(Saved entries)

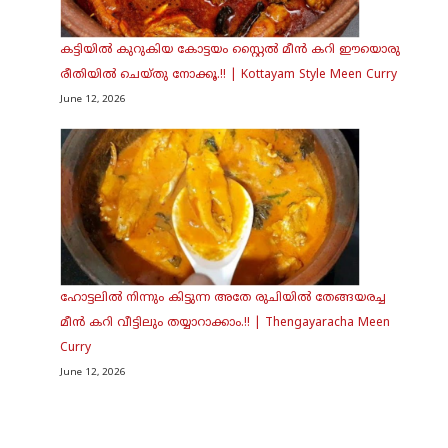
കട്ടിയിൽ കുറുകിയ കോട്ടയം സ്റ്റൈൽ മീൻ കറി ഈയൊരു
രീതിയിൽ ചെയ്തു നോക്കൂ.!! | Kottayam Style Meen Curry
June 12, 2026
ഹോട്ടലിൽ നിന്നും കിട്ടുന്ന അതേ രുചിയിൽ തേങ്ങയരച്ച
മീൻ കറി വീട്ടിലും തയ്യാറാക്കാം.!! | Thengayaracha Meen
Curry
June 12, 2026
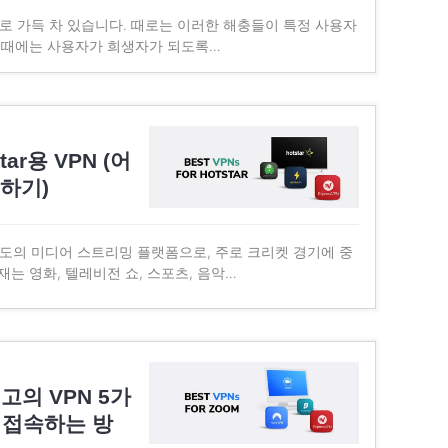
로 가득 차 있습니다. 때로는 이러한 해충들이 특정 사용자
른 때에는 사용자가 희생자가 되도록…
tar용 VPN (어
청하기)
된 인도의 미디어 스트리밍 플랫폼으로, 주로 크리켓 경기에 중
재는 영화, 텔레비전 쇼, 스포츠, 음악…
고의 VPN 5가
 접속하는 방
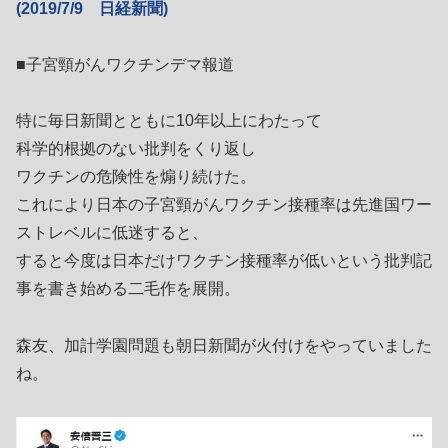
(2019/7/9 日経新聞)
■子宮頸がんワクチンデマ報道
特に毎日新聞とともに10年以上にわたって
科学的根拠のない批判をくり返し
ワクチンの危険性を煽り続けた。
これにより日本の子宮頸がんワクチン接種率は先進国ワー
ストレベルに低迷すると、
すると今度は日本だけワクチン接種率が低いという批判記
事を書き始める二毛作を展開。
森友、加計学園問題も朝日新聞が火付けをやっていました
ね。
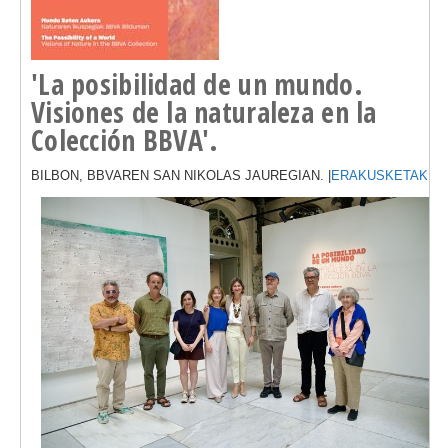
'La posibilidad de un mundo.
Visiones de la naturaleza en la
Colección BBVA'.
BILBON, BBVAREN SAN NIKOLAS JAUREGIAN. |
ERAKUSKETAK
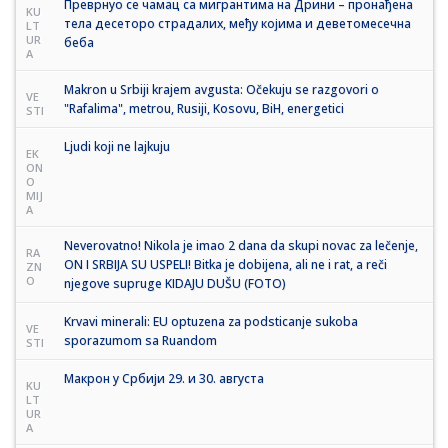
Преврнуо се чамац са мигрантима на Дрини – пронађена
KU
тела десеторо страдалих, међу којима и деветомесечна
LT
UR
беба
A
Makron u Srbiji krajem avgusta: Očekuju se razgovori o
VE
"Rafalima", metrou, Rusiji, Kosovu, BiH, energetici
STI
Ljudi koji ne lajkuju
EK
ON
O
MIJ
A
Neverovatno! Nikola je imao 2 dana da skupi novac za lečenje,
RA
ON I SRBIJA SU USPELI! Bitka je dobijena, ali ne i rat, a reči
ZN
O
njegove supruge KIDAJU DUŠU (FOTO)
Krvavi minerali: EU optuzena za podsticanje sukoba
VE
sporazumom sa Ruandom
STI
Макрон у Србији 29. и 30. августа
KU
LT
UR
A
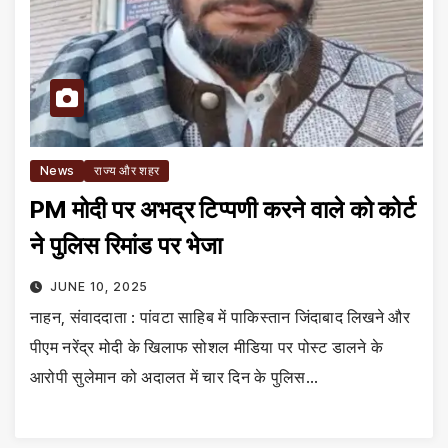
News
राज्य और शहर
PM मोदी पर अभद्र टिप्पणी करने वाले को कोर्ट
ने पुलिस रिमांड पर भेजा
JUNE 10, 2025
नाहन, संवाददाता : पांवटा साहिब में पाकिस्तान जिंदाबाद लिखने और
पीएम नरेंद्र मोदी के खिलाफ सोशल मीडिया पर पोस्ट डालने के
आरोपी सुलेमान को अदालत में चार दिन के पुलिस…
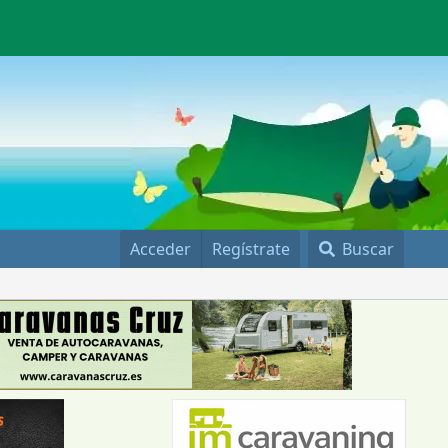
Acceder
Regístrate
Buscar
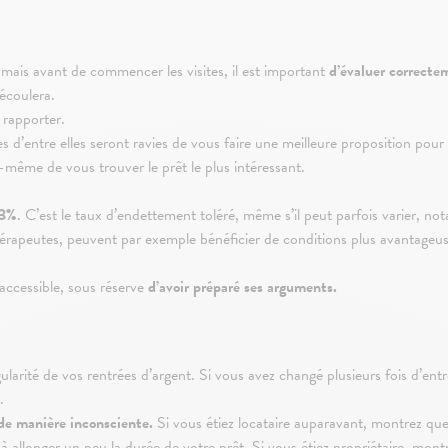
, mais avant de commencer les visites, il est important
d’évaluer correcte
découlera.
s rapporter.
es d’entre elles seront ravies de vous faire une meilleure proposition po
i-même de vous trouver le prêt le plus intéressant.
3%
. C’est le taux d’endettement toléré, même s’il peut parfois varier, n
thérapeutes, peuvent par exemple bénéficier de conditions plus avantageuse
accessible, sous réserve
d’avoir préparé ses arguments.
gularité de vos rentrées d’argent. Si vous avez changé plusieurs fois d’en
.
de manière inconsciente.
Si vous étiez locataire auparavant, montrez que
 allonger un peu la durée de votre prêt. Si vous étiez propriétaire, mon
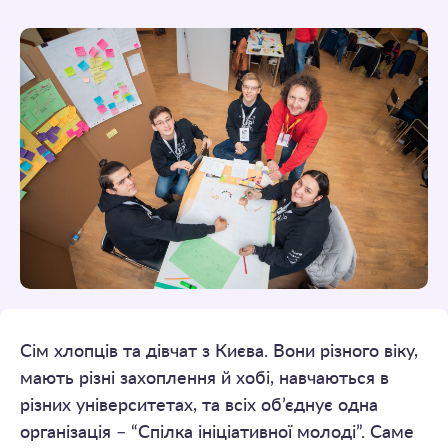
Сім хлопців та дівчат з Києва. Вони різного віку,
мають різні захоплення й хобі, навчаються в
різних університетах, та всіх об’єднує одна
організація – “Спілка ініціативної молоді”. Саме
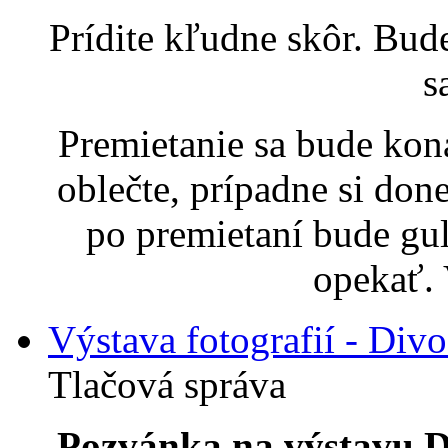
Prídite kľudne skôr. Bud
s
Premietanie sa bude kon
oblečte, prípadne si don
po premietaní bude gu
opekať. 
Výstava fotografií - Divo
Tlačová správa
Pozvánka na výstavu Di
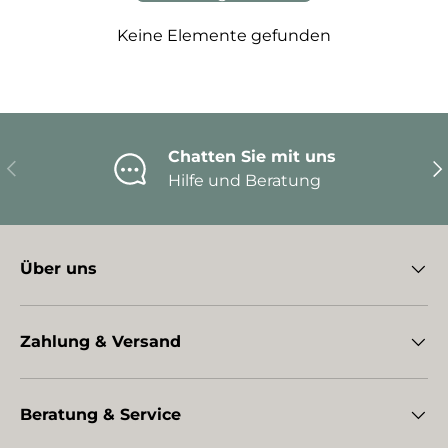
Keine Elemente gefunden
Chatten Sie mit uns
Vorherige
Nä
Hilfe und Beratung
Über uns
Zahlung & Versand
Beratung & Service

> _What is being asked_
Rename every "Beratung" to "Unterstützung" across all the items, and change nothing else. Leave the pictures out of your answer.

> _Output below_
കട്ടിയിൽ കുറുകിയ കോട്ടയം സ്റ്റൈൽ മീൻ കറി ഈയൊരു
രീതിയിൽ ചെയ്തു നോക്കൂ.!! | Kottayam Style Meen Curry
June 12, 2026
ഹോട്ടലിൽ നിന്നും കിട്ടുന്ന അതേ രുചിയിൽ തേങ്ങയരച്ച
മീൻ കറി വീട്ടിലും തയ്യാറാക്കാം.!! | Thengayaracha Meen
Curry
June 12, 2026
로 가득 차 있습니다. 때로는 이러한 해충들이 특정 사용자
른 때에는 사용자가 희생자가 되도록…
tar용 VPN (어
청하기)
된 인도의 미디어 스트리밍 플랫폼으로, 주로 크리켓 경기에 중
재는 영화, 텔레비전 쇼, 스포츠, 음악…
고의 VPN 5가
 접속하는 방
(2019/7/9 日経新聞)
■子宮頸がんワクチンデマ報道
特に毎日新聞とともに10年以上にわたって
科学的根拠のない批判をくり返し
ワクチンの危険性を煽り続けた。
これにより日本の子宮頸がんワクチン接種率は先進国ワー
ストレベルに低迷すると、
すると今度は日本だけワクチン接種率が低いという批判記
事を書き始める二毛作を展開。
森友、加計学園問題も朝日新聞が火付けをやっていました
ね。
'La posibilidad de un mundo.
Visiones de la naturaleza en la
Colección BBVA'.
BILBON, BBVAREN SAN NIKOLAS JAUREGIAN. |
ERAKUSKETAK
Преврнуо се чамац са мигрантима на Дрини – пронађена
KU
тела десеторо страдалих, међу којима и деветомесечна
LT
UR
беба
A
Makron u Srbiji krajem avgusta: Očekuju se razgovori o
VE
"Rafalima", metrou, Rusiji, Kosovu, BiH, energetici
STI
Ljudi koji ne lajkuju
EK
ON
O
MIJ
A
Neverovatno! Nikola je imao 2 dana da skupi novac za lečenje,
RA
ON I SRBIJA SU USPELI! Bitka je dobijena, ali ne i rat, a reči
ZN
O
njegove supruge KIDAJU DUŠU (FOTO)
Krvavi minerali: EU optuzena za podsticanje sukoba
VE
sporazumom sa Ruandom
STI
Макрон у Србији 29. и 30. августа
KU
LT
UR
A
News
राज्य और शहर
PM मोदी पर अभद्र टिप्पणी करने वाले को कोर्ट
ने पुलिस रिमांड पर भेजा
JUNE 10, 2025
नाहन, संवाददाता : पांवटा साहिब में पाकिस्तान जिंदाबाद लिखने और
पीएम नरेंद्र मोदी के खिलाफ सोशल मीडिया पर पोस्ट डालने के
आरोपी सुलेमान को अदालत में चार दिन के पुलिस…
Acceder
Regístrate
Buscar
, mais avant de commencer les visites, il est important
d’évaluer correcte
découlera.
s rapporter.
es d’entre elles seront ravies de vous faire une meilleure proposition po
i-même de vous trouver le prêt le plus intéressant.
3%
. C’est le taux d’endettement toléré, même s’il peut parfois varier, n
thérapeutes, peuvent par exemple bénéficier de conditions plus avantageuse
accessible, sous réserve
d’avoir préparé ses arguments.
gularité de vos rentrées d’argent. Si vous avez changé plusieurs fois d’en
.
de manière inconsciente.
Si vous étiez locataire auparavant, montrez que
 allonger un peu la durée de votre prêt. Si vous étiez propriétaire, mon
Сім хлопців та дівчат з Києва. Вони різного віку,
мають різні захоплення й хобі, навчаються в
різних університетах, та всіх об’єднує одна
організація – “Спілка ініціативної молоді”. Саме
Prídite kľudne skôr. Bud
s
Premietanie sa bude kon
oblečte, prípadne si don
po premietaní bude gu
opekať. 
Výstava fotografií - Divo
Tlačová správa
Pozvánka na výstavu Di
Keine Elemente gefunden
Chatten Sie mit uns
Vorherige
Nä
Hilfe und Unterstützung
Über uns
Zahlung & Versand
Unterstützung & Service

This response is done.